The DI model portfolio’s yield at the end of February was 2.6%. This is more than double the iShares Dow Jones U.S. ETF’s yield of 1.0%. Pfizer Inc. (PFE) remained the portfolio’s highest-yielding stock with a yield of 6.4%. IDEX Corp. continued to have the lowest yield at 1.4%.
No stocks ended the month on valuation probation. However, BlackRock Inc.’s (BLK) month-end yield of 2.1% is barely above its five-year average low of 2.0%.

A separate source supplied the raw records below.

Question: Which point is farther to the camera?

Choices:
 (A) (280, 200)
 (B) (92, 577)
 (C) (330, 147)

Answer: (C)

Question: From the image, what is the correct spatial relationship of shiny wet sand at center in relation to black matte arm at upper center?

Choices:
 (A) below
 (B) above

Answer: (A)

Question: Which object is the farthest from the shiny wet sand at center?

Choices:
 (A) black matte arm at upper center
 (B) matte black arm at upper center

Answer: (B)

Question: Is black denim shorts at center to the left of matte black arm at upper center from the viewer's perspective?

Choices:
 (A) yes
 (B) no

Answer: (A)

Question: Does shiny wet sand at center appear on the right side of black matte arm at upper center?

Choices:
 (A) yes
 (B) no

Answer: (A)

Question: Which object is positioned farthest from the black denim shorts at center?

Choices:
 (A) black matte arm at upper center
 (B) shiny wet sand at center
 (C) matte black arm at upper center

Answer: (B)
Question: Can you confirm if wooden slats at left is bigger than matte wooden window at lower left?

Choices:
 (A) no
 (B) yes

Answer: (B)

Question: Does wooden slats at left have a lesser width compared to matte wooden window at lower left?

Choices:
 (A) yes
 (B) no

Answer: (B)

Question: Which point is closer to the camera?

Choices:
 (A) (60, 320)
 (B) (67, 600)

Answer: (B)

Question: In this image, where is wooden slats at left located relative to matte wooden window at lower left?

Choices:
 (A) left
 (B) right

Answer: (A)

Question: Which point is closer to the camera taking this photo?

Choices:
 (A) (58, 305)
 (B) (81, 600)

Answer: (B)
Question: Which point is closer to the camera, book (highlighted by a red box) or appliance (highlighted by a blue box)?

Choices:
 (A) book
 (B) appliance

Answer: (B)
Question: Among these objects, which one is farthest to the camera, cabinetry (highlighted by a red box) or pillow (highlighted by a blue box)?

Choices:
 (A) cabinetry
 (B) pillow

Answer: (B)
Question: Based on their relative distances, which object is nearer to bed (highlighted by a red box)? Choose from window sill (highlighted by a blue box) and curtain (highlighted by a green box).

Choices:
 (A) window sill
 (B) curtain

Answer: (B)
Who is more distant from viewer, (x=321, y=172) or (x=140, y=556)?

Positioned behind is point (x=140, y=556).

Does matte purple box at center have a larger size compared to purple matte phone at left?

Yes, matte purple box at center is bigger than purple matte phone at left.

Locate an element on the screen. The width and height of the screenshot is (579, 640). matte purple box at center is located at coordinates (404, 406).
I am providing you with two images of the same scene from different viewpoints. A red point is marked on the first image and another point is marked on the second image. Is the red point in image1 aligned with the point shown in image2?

The Toro Co. Beats Earnings Estimates and Addresses Tariffs
The Toro Co. earned $0.65 per share on an adjusted basis during its fiscal first-quarter 2025 ended January 31, a positive surprise of 3.2% over the S&P Global consensus estimate. Rising sales of professional golf equipment offset the weakness in the residential segment related to below-average snow accumulation. The Toro Co. maintained the $4.325 per share midpoint of its fiscal-year 2025 adjusted earnings guidance. When asked about tariffs, CEO Rick Olson said the vast majority of the company’s products are made in the U.S., while some of the residential products and irrigation products are made in Mexico. Just 20% of sales are to international customers.
The Toro Co.’s report ends the fourth-quarter 2024 earnings season for the DI model portfolio. The final earnings season scorecard is 16 positive surprises, one negative surprise and seven in-line reports.